Im on day 2. So far so good. Yea I was viewing the questions from the market I deal with standpoint, this market is 100% opposite! 

I love you guys, dont kick me off yet.....please, ill tell more jokes.

mlgdave


----------



## Barren Realms 007 (Feb 8, 2011)

mlgdave said:


> Im on day 2. So far so good. Yea I was viewing the questions from the market I deal with standpoint, this market is 100% opposite!
> 
> I love you guys, dont kick me off yet.....please, ill tell more jokes.
> 
> mlgdave



Easy with the jokes, you start telling too many and Harold will ban you from the forum. 8)


----------



## FrugalEE (Feb 8, 2011)

I've been buying nuggets on EBAY the past few days just for their beauty and to have something to practice panning with. Actually I picked out some because they had stones in them. My favorite has jade mixed in. It's very difficult to buy a nugget for anything near spot. I came the closest by buying a 2 gram vial of small nuggets flakes & dust. With my first six individual nuggest including postage I paid ratios of 1.33 to 2.13 times spot. The 2 grams vial came at 1.16 times spot, but it's AK gold with significant silver content. All but one of these purchases was direct to the miners. The last purchase this morning, a 0.4 gram nugget polluted with silver and jade came in at 2 X spot.

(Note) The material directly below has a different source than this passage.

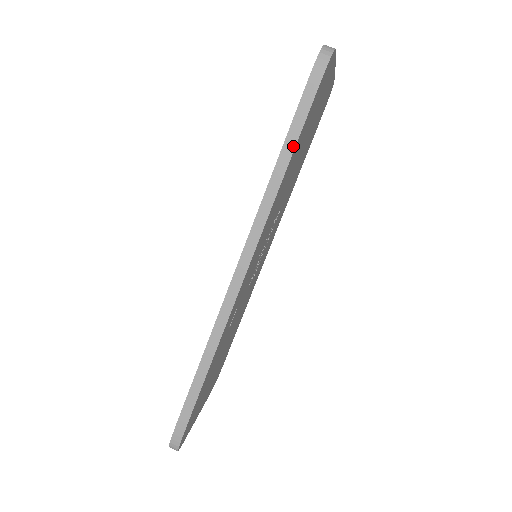
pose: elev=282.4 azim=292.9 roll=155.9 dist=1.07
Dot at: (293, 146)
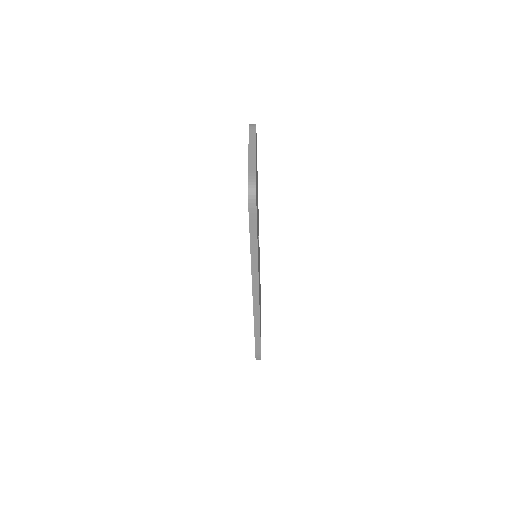
Dot at: (256, 242)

Nuggets are a different ball game. I'm wondering if years from now the ratios will hold up or increase. I would expect the larger ones are going to be scarcer and possibly increase in value faster than pure gold. That's not why I bought them. I simply want to see what they're like, possibly find some for myself, and pass them on to the grandkids.


----------



## mlgdave (Feb 8, 2011)

ill sell you all the nuggets you want for Spot, I do panning dirt as well for spot!

Im thinking I should start a thread in for sale rather than pollute this board?

mlgdave


----------



## Harold_V (Feb 9, 2011)

mlgdave said:


> I'm thinking I should start a thread in for sale rather than pollute this board?


Ayup!
Especially considering you use your posts to represent your business, be careful in what you say. Readers here take very poorly to being spammed. 

We have provisions for your promotions. Make sure they're placed where they belong, 

Harold


----------